→ **Task objective**:
Up to and including the line that holds "Lorsqu'on souhaite développer", print the data exactly from its first line; do not print the pictures.

→ **Provided information**:
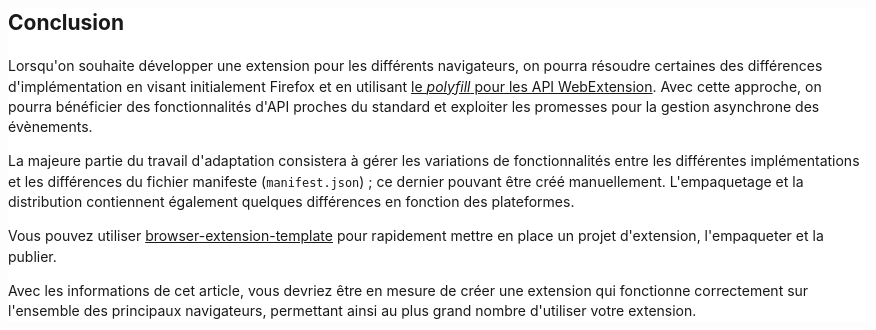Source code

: ## Conclusion

Lorsqu'on souhaite développer une extension pour les différents navigateurs, on pourra résoudre certaines des différences d'implémentation en visant initialement Firefox et en utilisant [le _polyfill_ pour les API WebExtension](https://github.com/mozilla/webextension-polyfill/). Avec cette approche, on pourra bénéficier des fonctionnalités d'API proches du standard et exploiter les promesses pour la gestion asynchrone des évènements.

La majeure partie du travail d'adaptation consistera à gérer les variations de fonctionnalités entre les différentes implémentations et les différences du fichier manifeste (`manifest.json`) ; ce dernier pouvant être créé manuellement. L'empaquetage et la distribution contiennent également quelques différences en fonction des plateformes.

Vous pouvez utiliser [browser-extension-template](https://github.com/notlmn/browser-extension-template) pour rapidement mettre en place un projet d'extension, l'empaqueter et la publier.

Avec les informations de cet article, vous devriez être en mesure de créer une extension qui fonctionne correctement sur l'ensemble des principaux navigateurs, permettant ainsi au plus grand nombre d'utiliser votre extension.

→ **Task output**:
Source code

: ## Conclusion

Lorsqu'on souhaite développer une extension pour les différents navigateurs, on pourra résoudre certaines des différences d'implémentation en visant initialement Firefox et en utilisant [le _polyfill_ pour les API WebExtension](https://github.com/mozilla/webextension-polyfill/). Avec cette approche, on pourra bénéficier des fonctionnalités d'API proches du standard et exploiter les promesses pour la gestion asynchrone des évènements.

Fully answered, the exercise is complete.